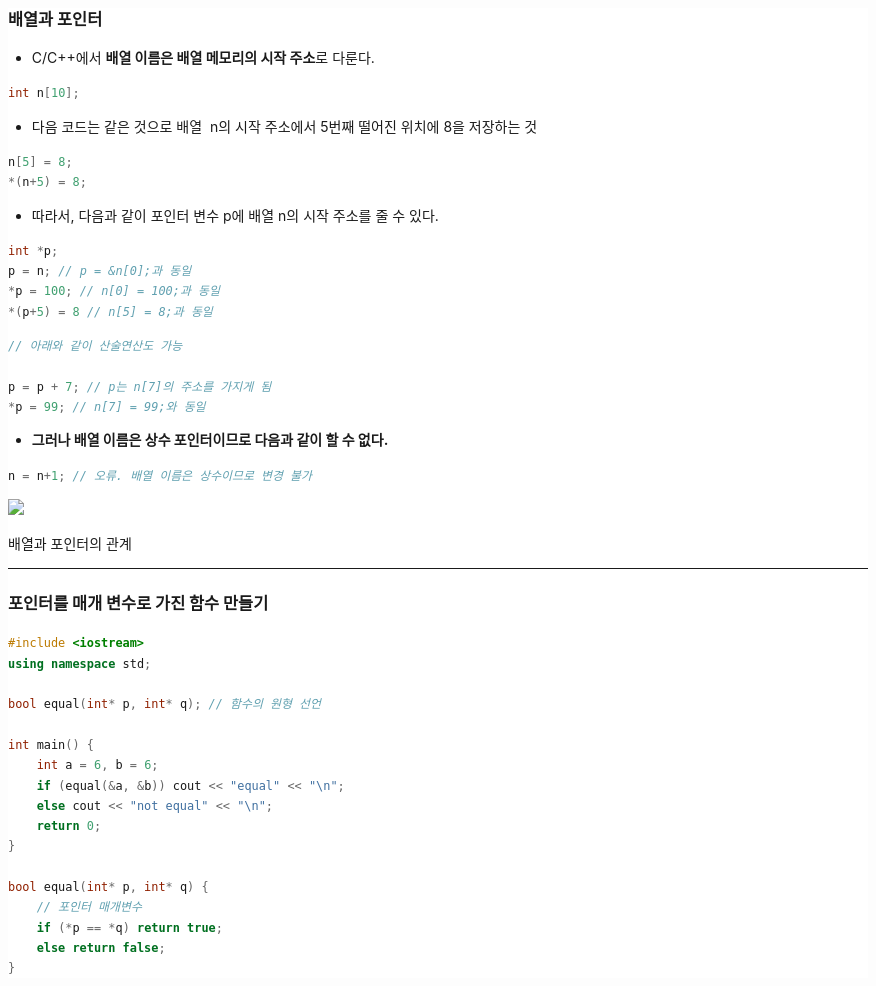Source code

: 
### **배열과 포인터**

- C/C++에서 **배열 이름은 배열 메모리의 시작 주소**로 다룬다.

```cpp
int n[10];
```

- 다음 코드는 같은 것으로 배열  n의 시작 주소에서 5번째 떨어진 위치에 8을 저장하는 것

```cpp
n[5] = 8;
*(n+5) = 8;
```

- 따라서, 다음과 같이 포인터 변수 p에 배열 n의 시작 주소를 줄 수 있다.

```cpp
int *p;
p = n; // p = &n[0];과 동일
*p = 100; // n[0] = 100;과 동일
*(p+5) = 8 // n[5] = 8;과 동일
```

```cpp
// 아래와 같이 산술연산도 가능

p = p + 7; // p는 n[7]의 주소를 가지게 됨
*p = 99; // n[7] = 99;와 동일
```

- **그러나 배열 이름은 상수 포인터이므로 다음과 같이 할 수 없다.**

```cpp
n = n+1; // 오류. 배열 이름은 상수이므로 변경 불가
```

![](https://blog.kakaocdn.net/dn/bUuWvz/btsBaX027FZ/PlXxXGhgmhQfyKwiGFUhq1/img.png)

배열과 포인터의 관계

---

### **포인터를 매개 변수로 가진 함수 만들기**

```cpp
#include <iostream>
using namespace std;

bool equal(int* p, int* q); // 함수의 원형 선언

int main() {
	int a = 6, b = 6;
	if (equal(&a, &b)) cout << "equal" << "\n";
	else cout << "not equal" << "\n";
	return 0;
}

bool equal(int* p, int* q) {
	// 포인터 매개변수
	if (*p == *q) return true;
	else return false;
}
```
++++++
## The task
The records above must be returned exactly, with each picture omitted.

## Solution for this task
Source code

: 
### **배열과 포인터**

- C/C++에서 **배열 이름은 배열 메모리의 시작 주소**로 다룬다.

```cpp
int n[10];
```

- 다음 코드는 같은 것으로 배열  n의 시작 주소에서 5번째 떨어진 위치에 8을 저장하는 것

```cpp
n[5] = 8;
*(n+5) = 8;
```

- 따라서, 다음과 같이 포인터 변수 p에 배열 n의 시작 주소를 줄 수 있다.

```cpp
int *p;
p = n; // p = &n[0];과 동일
*p = 100; // n[0] = 100;과 동일
*(p+5) = 8 // n[5] = 8;과 동일
```

```cpp
// 아래와 같이 산술연산도 가능

p = p + 7; // p는 n[7]의 주소를 가지게 됨
*p = 99; // n[7] = 99;와 동일
```

- **그러나 배열 이름은 상수 포인터이므로 다음과 같이 할 수 없다.**

```cpp
n = n+1; // 오류. 배열 이름은 상수이므로 변경 불가
```

![](https://blog.kakaocdn.net/dn/bUuWvz/btsBaX027FZ/PlXxXGhgmhQfyKwiGFUhq1/img.png)

배열과 포인터의 관계

---

### **포인터를 매개 변수로 가진 함수 만들기**

```cpp
#include <iostream>
using namespace std;

bool equal(int* p, int* q); // 함수의 원형 선언

int main() {
	int a = 6, b = 6;
	if (equal(&a, &b)) cout << "equal" << "\n";
	else cout << "not equal" << "\n";
	return 0;
}

bool equal(int* p, int* q) {
	// 포인터 매개변수
	if (*p == *q) return true;
	else return false;
}
```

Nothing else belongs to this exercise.